(Rows from a data collection)
..........
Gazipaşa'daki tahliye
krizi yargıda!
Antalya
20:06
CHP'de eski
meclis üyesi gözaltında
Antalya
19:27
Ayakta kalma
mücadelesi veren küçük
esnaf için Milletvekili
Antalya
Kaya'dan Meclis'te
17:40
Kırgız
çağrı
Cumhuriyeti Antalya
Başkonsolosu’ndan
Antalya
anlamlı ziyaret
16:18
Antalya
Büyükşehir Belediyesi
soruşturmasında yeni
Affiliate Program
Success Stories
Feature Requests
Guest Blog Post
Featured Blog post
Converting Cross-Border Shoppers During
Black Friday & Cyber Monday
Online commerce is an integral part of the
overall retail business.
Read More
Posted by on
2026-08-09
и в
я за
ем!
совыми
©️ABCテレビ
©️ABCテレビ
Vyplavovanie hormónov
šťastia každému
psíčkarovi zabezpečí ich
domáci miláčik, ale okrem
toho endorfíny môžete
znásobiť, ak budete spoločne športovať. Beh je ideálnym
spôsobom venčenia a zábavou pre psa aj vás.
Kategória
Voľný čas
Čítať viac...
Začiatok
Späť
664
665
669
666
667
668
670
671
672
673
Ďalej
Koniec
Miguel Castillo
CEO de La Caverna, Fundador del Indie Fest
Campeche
..........
Task statement: Reproduce every line of the rows above, character for character and in the same order.

Final answer:
Gazipaşa'daki tahliye
krizi yargıda!
Antalya
20:06
CHP'de eski
meclis üyesi gözaltında
Antalya
19:27
Ayakta kalma
mücadelesi veren küçük
esnaf için Milletvekili
Antalya
Kaya'dan Meclis'te
17:40
Kırgız
çağrı
Cumhuriyeti Antalya
Başkonsolosu’ndan
Antalya
anlamlı ziyaret
16:18
Antalya
Büyükşehir Belediyesi
soruşturmasında yeni
Affiliate Program
Success Stories
Feature Requests
Guest Blog Post
Featured Blog post
Converting Cross-Border Shoppers During
Black Friday & Cyber Monday
Online commerce is an integral part of the
overall retail business.
Read More
Posted by on
2026-08-09
и в
я за
ем!
совыми
©️ABCテレビ
©️ABCテレビ
Vyplavovanie hormónov
šťastia každému
psíčkarovi zabezpečí ich
domáci miláčik, ale okrem
toho endorfíny môžete
znásobiť, ak budete spoločne športovať. Beh je ideálnym
spôsobom venčenia a zábavou pre psa aj vás.
Kategória
Voľný čas
Čítať viac...
Začiatok
Späť
664
665
669
666
667
668
670
671
672
673
Ďalej
Koniec
Miguel Castillo
CEO de La Caverna, Fundador del Indie Fest
Campeche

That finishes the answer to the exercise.